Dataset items
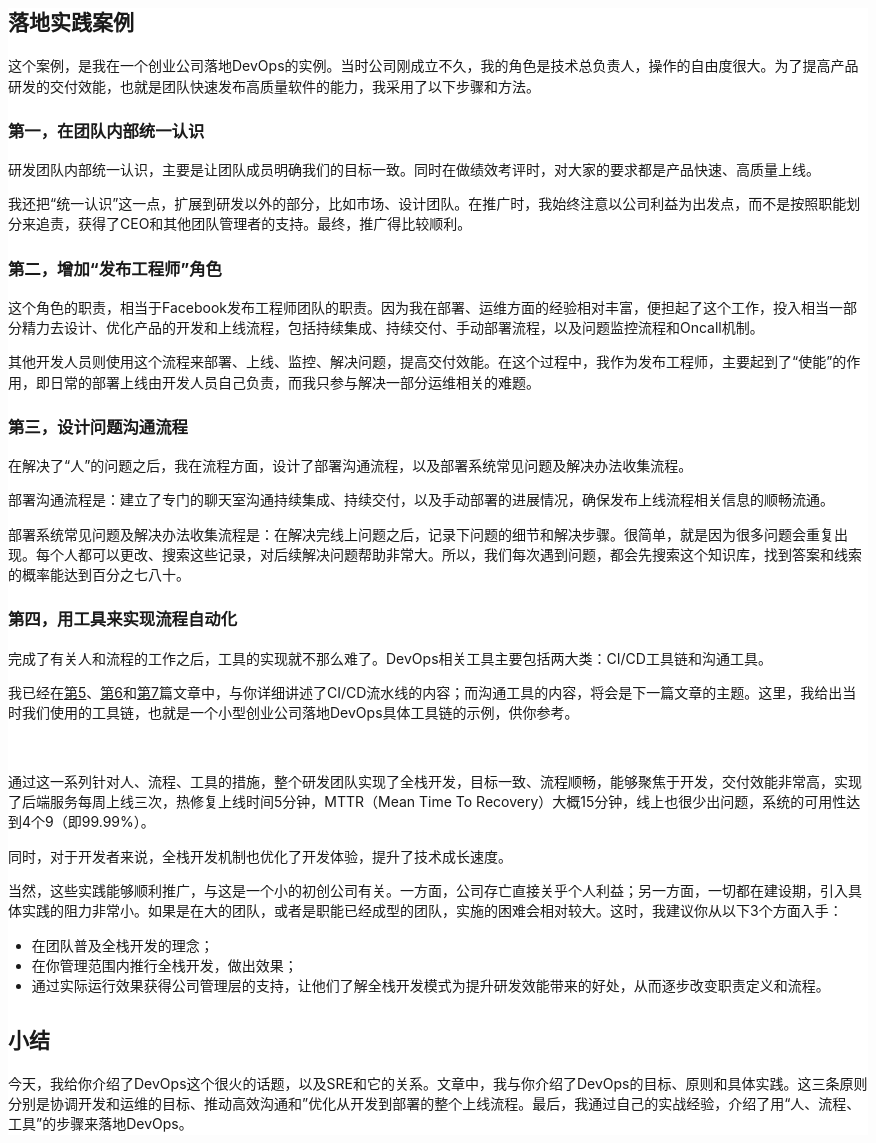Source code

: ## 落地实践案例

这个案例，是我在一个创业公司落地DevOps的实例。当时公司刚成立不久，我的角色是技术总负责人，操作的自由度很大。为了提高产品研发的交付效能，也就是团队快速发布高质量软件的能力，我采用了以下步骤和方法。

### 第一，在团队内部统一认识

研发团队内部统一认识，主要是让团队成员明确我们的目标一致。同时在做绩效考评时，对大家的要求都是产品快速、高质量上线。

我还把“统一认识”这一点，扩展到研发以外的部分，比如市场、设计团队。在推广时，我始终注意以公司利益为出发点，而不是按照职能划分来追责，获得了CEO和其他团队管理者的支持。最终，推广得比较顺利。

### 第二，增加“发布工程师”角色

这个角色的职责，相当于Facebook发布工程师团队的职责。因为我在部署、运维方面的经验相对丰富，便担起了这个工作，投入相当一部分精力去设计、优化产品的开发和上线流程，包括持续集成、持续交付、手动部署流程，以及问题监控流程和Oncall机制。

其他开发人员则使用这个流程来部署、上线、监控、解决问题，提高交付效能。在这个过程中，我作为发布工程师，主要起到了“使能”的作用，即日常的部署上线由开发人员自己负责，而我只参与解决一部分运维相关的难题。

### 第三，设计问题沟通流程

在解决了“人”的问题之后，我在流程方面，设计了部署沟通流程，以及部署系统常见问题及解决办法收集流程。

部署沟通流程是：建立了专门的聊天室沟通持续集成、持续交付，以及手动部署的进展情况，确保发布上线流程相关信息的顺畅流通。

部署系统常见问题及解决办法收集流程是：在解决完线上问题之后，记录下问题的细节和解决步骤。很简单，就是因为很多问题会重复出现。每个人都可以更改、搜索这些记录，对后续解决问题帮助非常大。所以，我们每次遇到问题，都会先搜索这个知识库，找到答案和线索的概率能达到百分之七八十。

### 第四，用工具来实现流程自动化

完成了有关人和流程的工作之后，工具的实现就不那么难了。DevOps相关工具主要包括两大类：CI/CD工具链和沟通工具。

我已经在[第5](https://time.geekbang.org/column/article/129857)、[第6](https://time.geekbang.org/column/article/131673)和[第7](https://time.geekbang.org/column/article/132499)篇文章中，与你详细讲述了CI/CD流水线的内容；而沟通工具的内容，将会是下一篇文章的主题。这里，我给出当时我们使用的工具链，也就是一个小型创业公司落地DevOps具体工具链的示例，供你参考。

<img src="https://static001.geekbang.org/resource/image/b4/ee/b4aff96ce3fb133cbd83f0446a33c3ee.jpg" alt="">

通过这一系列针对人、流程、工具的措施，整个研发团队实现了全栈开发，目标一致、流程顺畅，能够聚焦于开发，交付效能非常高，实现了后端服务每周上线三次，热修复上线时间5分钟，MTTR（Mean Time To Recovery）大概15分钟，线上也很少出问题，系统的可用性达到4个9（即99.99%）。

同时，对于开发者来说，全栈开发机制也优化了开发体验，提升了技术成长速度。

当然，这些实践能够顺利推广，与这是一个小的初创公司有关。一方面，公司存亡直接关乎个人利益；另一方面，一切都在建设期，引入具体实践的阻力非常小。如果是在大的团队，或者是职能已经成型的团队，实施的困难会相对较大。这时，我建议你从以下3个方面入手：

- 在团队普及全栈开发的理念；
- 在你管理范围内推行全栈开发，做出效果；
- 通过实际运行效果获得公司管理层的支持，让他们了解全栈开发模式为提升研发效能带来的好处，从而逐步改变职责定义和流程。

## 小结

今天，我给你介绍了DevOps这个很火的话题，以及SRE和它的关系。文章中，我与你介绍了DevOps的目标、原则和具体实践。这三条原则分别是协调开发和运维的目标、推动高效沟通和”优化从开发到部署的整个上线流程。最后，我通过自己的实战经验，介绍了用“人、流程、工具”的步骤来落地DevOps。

Work to complete: Copy these entries precisely and drop any picture.

Expected answer:
Source code

: ## 落地实践案例

这个案例，是我在一个创业公司落地DevOps的实例。当时公司刚成立不久，我的角色是技术总负责人，操作的自由度很大。为了提高产品研发的交付效能，也就是团队快速发布高质量软件的能力，我采用了以下步骤和方法。

### 第一，在团队内部统一认识

研发团队内部统一认识，主要是让团队成员明确我们的目标一致。同时在做绩效考评时，对大家的要求都是产品快速、高质量上线。

我还把“统一认识”这一点，扩展到研发以外的部分，比如市场、设计团队。在推广时，我始终注意以公司利益为出发点，而不是按照职能划分来追责，获得了CEO和其他团队管理者的支持。最终，推广得比较顺利。

### 第二，增加“发布工程师”角色

这个角色的职责，相当于Facebook发布工程师团队的职责。因为我在部署、运维方面的经验相对丰富，便担起了这个工作，投入相当一部分精力去设计、优化产品的开发和上线流程，包括持续集成、持续交付、手动部署流程，以及问题监控流程和Oncall机制。

其他开发人员则使用这个流程来部署、上线、监控、解决问题，提高交付效能。在这个过程中，我作为发布工程师，主要起到了“使能”的作用，即日常的部署上线由开发人员自己负责，而我只参与解决一部分运维相关的难题。

### 第三，设计问题沟通流程

在解决了“人”的问题之后，我在流程方面，设计了部署沟通流程，以及部署系统常见问题及解决办法收集流程。

部署沟通流程是：建立了专门的聊天室沟通持续集成、持续交付，以及手动部署的进展情况，确保发布上线流程相关信息的顺畅流通。

部署系统常见问题及解决办法收集流程是：在解决完线上问题之后，记录下问题的细节和解决步骤。很简单，就是因为很多问题会重复出现。每个人都可以更改、搜索这些记录，对后续解决问题帮助非常大。所以，我们每次遇到问题，都会先搜索这个知识库，找到答案和线索的概率能达到百分之七八十。

### 第四，用工具来实现流程自动化

完成了有关人和流程的工作之后，工具的实现就不那么难了。DevOps相关工具主要包括两大类：CI/CD工具链和沟通工具。

我已经在[第5](https://time.geekbang.org/column/article/129857)、[第6](https://time.geekbang.org/column/article/131673)和[第7](https://time.geekbang.org/column/article/132499)篇文章中，与你详细讲述了CI/CD流水线的内容；而沟通工具的内容，将会是下一篇文章的主题。这里，我给出当时我们使用的工具链，也就是一个小型创业公司落地DevOps具体工具链的示例，供你参考。

<img src="https://static001.geekbang.org/resource/image/b4/ee/b4aff96ce3fb133cbd83f0446a33c3ee.jpg" alt="">

通过这一系列针对人、流程、工具的措施，整个研发团队实现了全栈开发，目标一致、流程顺畅，能够聚焦于开发，交付效能非常高，实现了后端服务每周上线三次，热修复上线时间5分钟，MTTR（Mean Time To Recovery）大概15分钟，线上也很少出问题，系统的可用性达到4个9（即99.99%）。

同时，对于开发者来说，全栈开发机制也优化了开发体验，提升了技术成长速度。

当然，这些实践能够顺利推广，与这是一个小的初创公司有关。一方面，公司存亡直接关乎个人利益；另一方面，一切都在建设期，引入具体实践的阻力非常小。如果是在大的团队，或者是职能已经成型的团队，实施的困难会相对较大。这时，我建议你从以下3个方面入手：

- 在团队普及全栈开发的理念；
- 在你管理范围内推行全栈开发，做出效果；
- 通过实际运行效果获得公司管理层的支持，让他们了解全栈开发模式为提升研发效能带来的好处，从而逐步改变职责定义和流程。

## 小结

今天，我给你介绍了DevOps这个很火的话题，以及SRE和它的关系。文章中，我与你介绍了DevOps的目标、原则和具体实践。这三条原则分别是协调开发和运维的目标、推动高效沟通和”优化从开发到部署的整个上线流程。最后，我通过自己的实战经验，介绍了用“人、流程、工具”的步骤来落地DevOps。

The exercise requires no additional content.